BEGIN Records supplied

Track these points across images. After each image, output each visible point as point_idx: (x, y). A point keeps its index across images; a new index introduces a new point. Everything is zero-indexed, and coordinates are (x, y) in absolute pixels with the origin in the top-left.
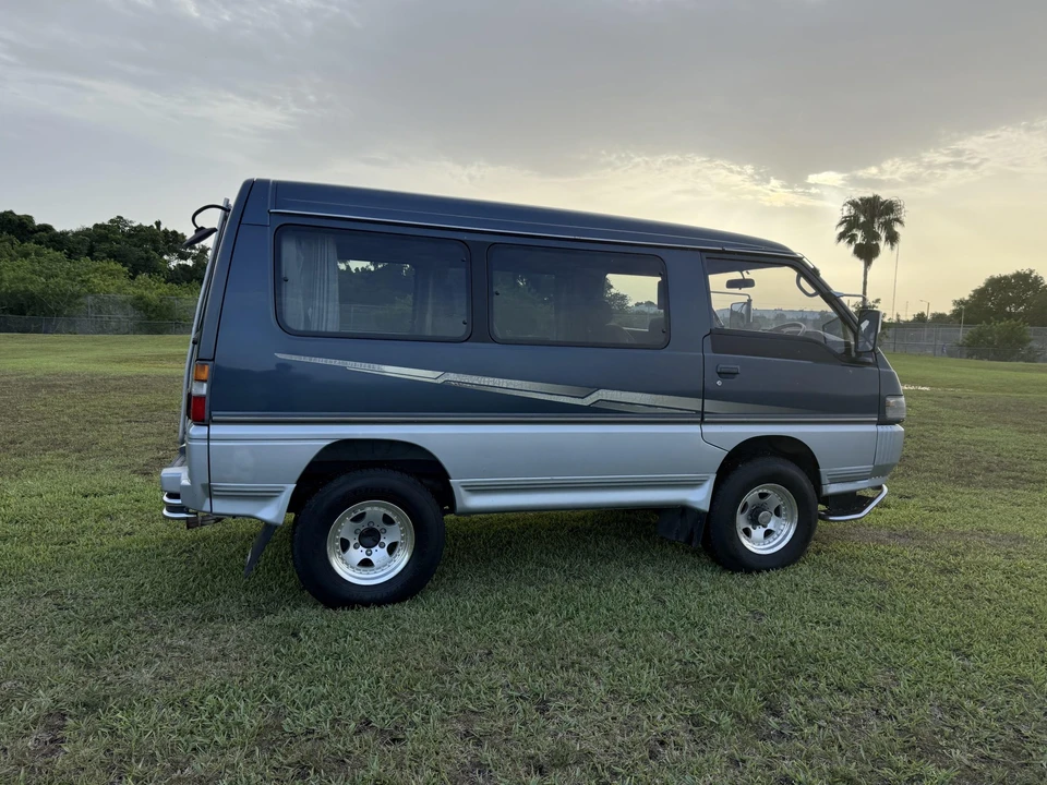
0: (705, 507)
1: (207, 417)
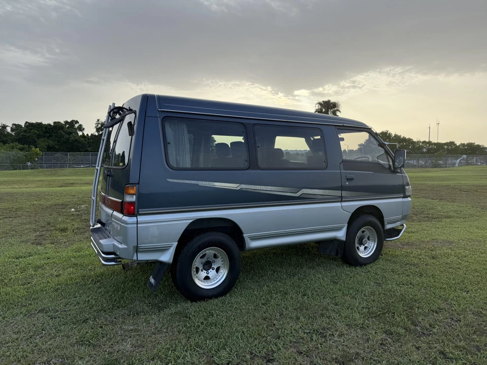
0: (344, 239)
1: (136, 212)
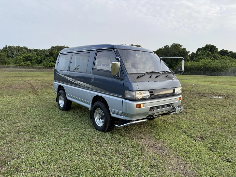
0: (90, 110)
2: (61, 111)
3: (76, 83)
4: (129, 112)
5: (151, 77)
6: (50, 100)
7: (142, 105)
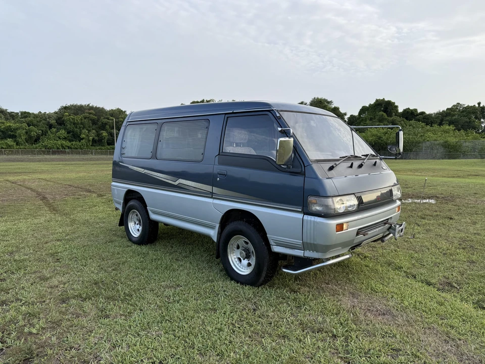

END Records supplied

Exercise details – Copy the material above line for line, with no changes, and leave out the pictures.

Finished exercise –
Track these points across images. After each image, output each visible point as point_idx: (x, y). A point keeps its index across images; a new index introduces a new point. Everything is zero-indexed, and coordinates are (x, y) in absolute pixels with the origin in the top-left.
0: (705, 507)
1: (207, 417)
0: (344, 239)
1: (136, 212)
0: (90, 110)
2: (61, 111)
3: (76, 83)
4: (129, 112)
5: (151, 77)
6: (50, 100)
7: (142, 105)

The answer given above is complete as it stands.